[Available data]

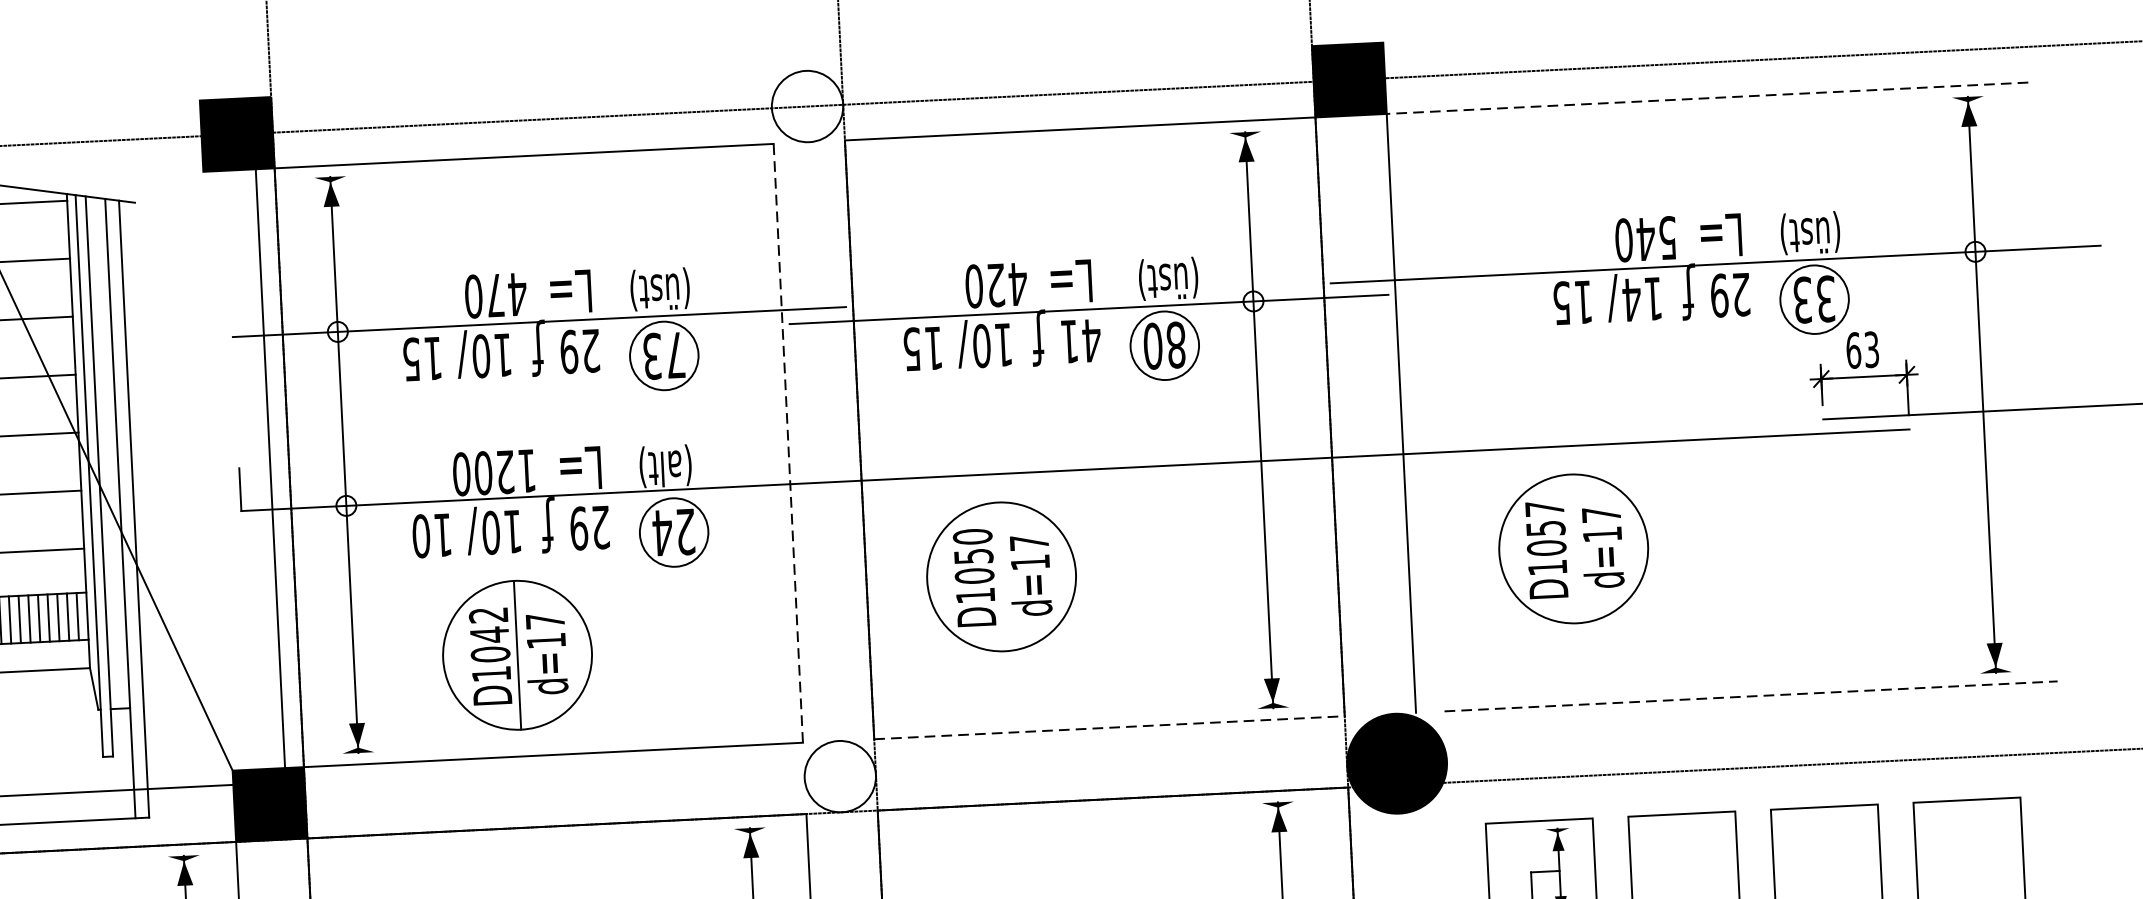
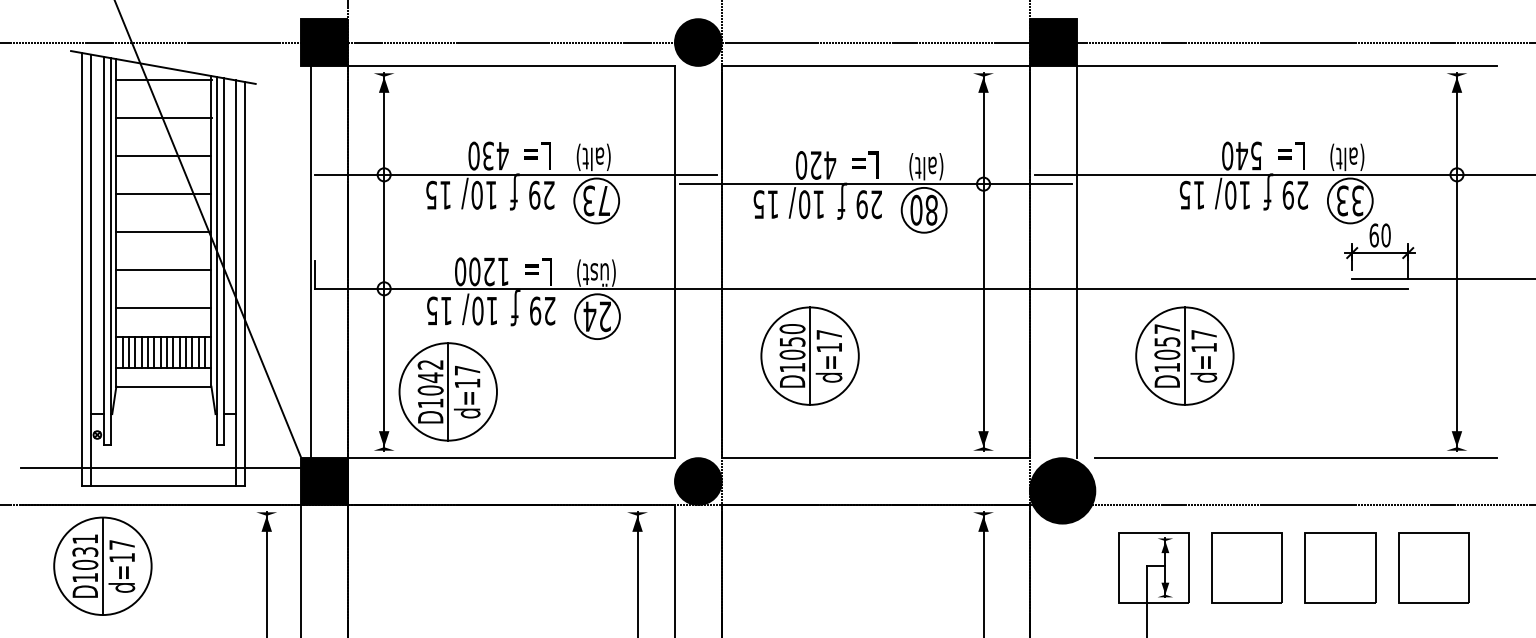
line: (1707, 97) -> (1286, 65), dashed -> solid
fill: (806, 106) -> (697, 42), added
text: (1820, 232) -> (1356, 157), (üst) -> (alt)
text: (1178, 278) -> (935, 166), (üst) -> (alt)
text: (669, 289) -> (602, 157), (üst) -> (alt)
text: (495, 294) -> (488, 155), 470 -> 430
text: (1631, 298) -> (1230, 194), 14 -> 10
text: (1080, 340) -> (869, 204), 41 -> 29
text: (1870, 349) -> (1385, 235), 63 -> 60
line: (787, 442) -> (674, 261), dashed -> solid
text: (678, 464) -> (602, 272), (alt) -> (üst)
line: (270, 467) -> (310, 261), moved
text: (420, 535) -> (431, 310), 10 -> 15
line: (1573, 547) -> (1184, 355), added
line: (1002, 575) -> (810, 355), added
part: (516, 654) -> (447, 391), moved
line: (1751, 696) -> (1296, 458), dashed -> solid
line: (1110, 728) -> (876, 458), dashed -> solid
fill: (839, 776) -> (697, 481), added

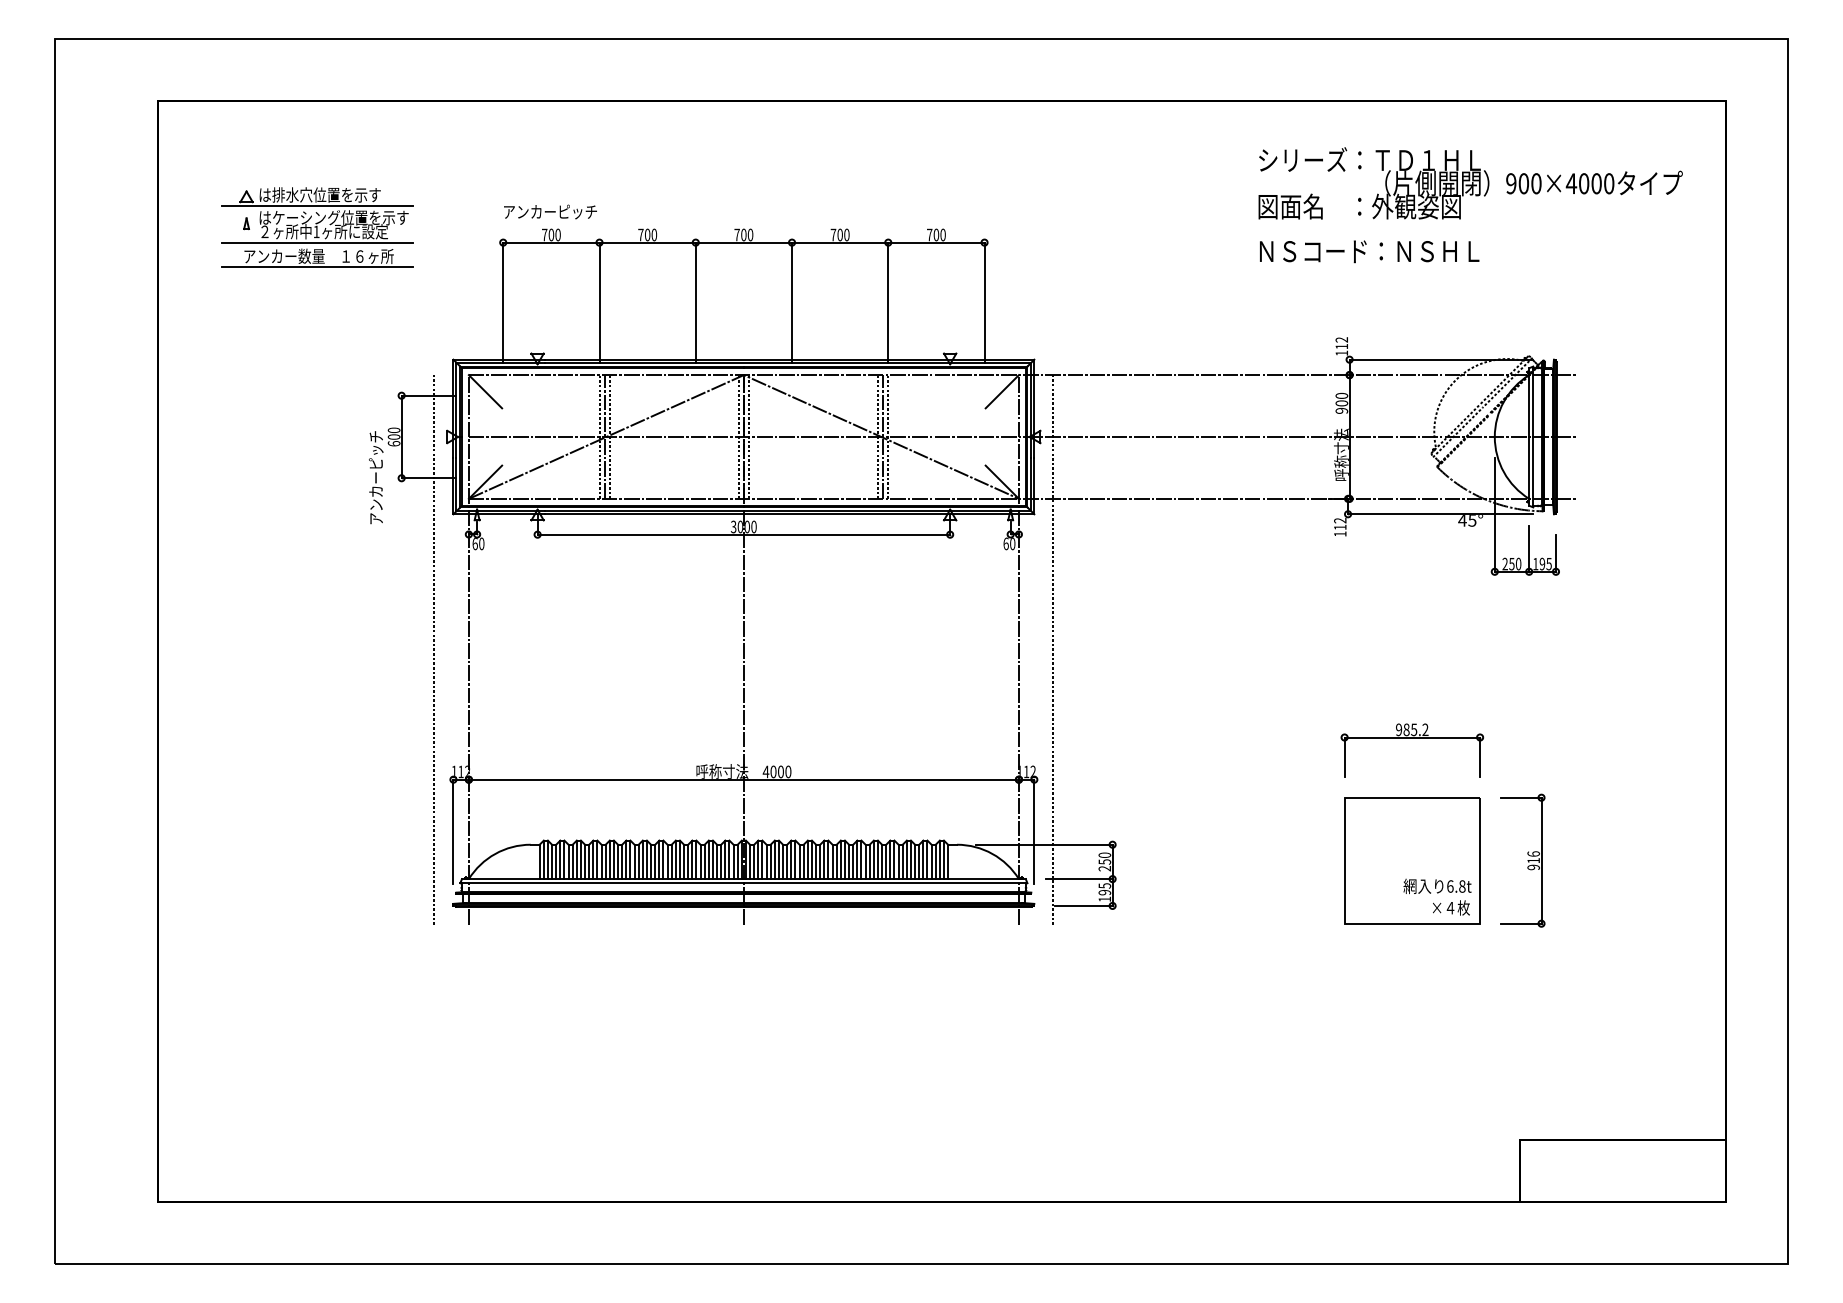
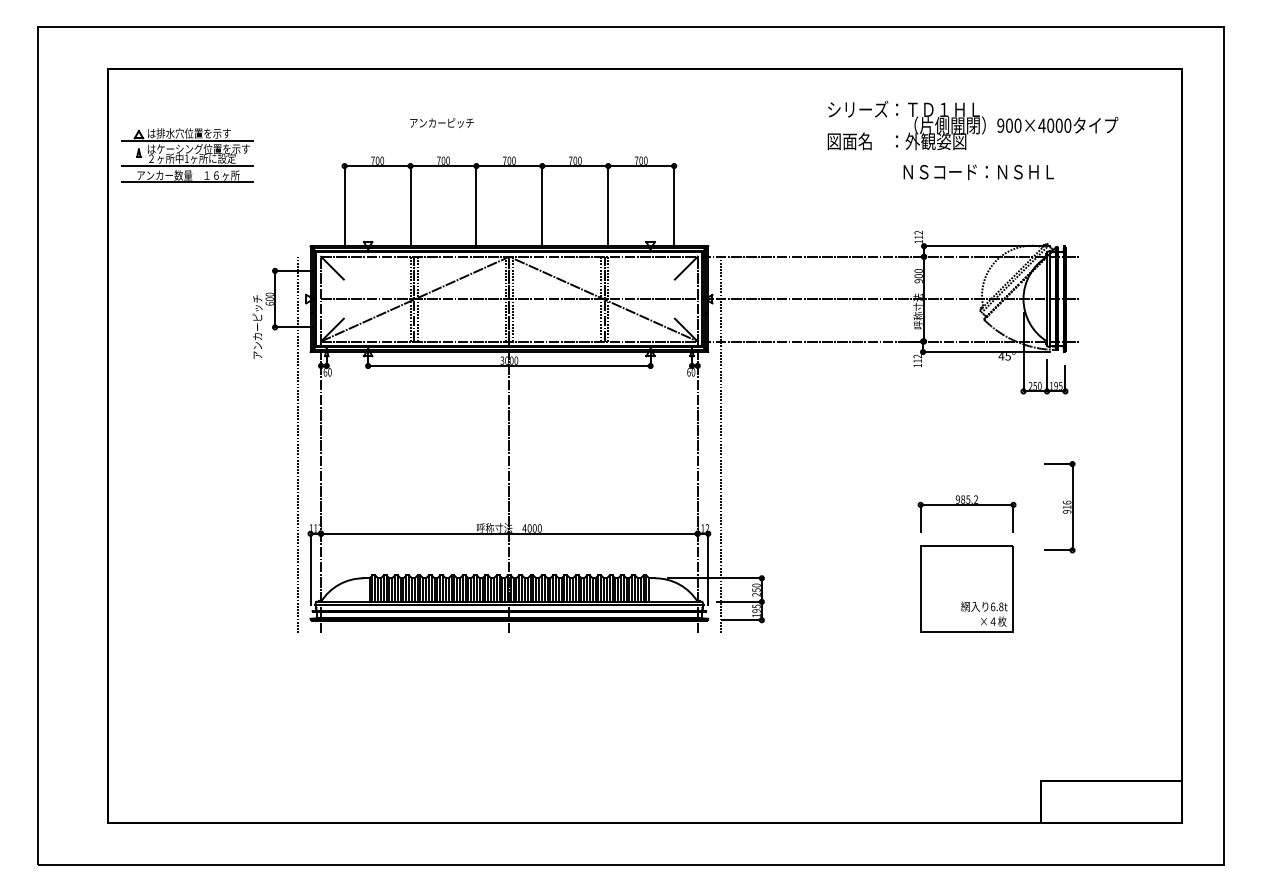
text: (1469, 183) -> (972, 125), moved
text: (549, 211) -> (441, 122), moved
part: (317, 227) -> (187, 155), moved
text: (1369, 252) -> (978, 172), moved
part: (1522, 861) -> (1059, 507), moved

[/Available data]

## Problem statement
Only lines with the word "fill" are needed. Copy them from the preceding records.

## Reply
fill: (806, 106) -> (697, 42), added
fill: (839, 776) -> (697, 481), added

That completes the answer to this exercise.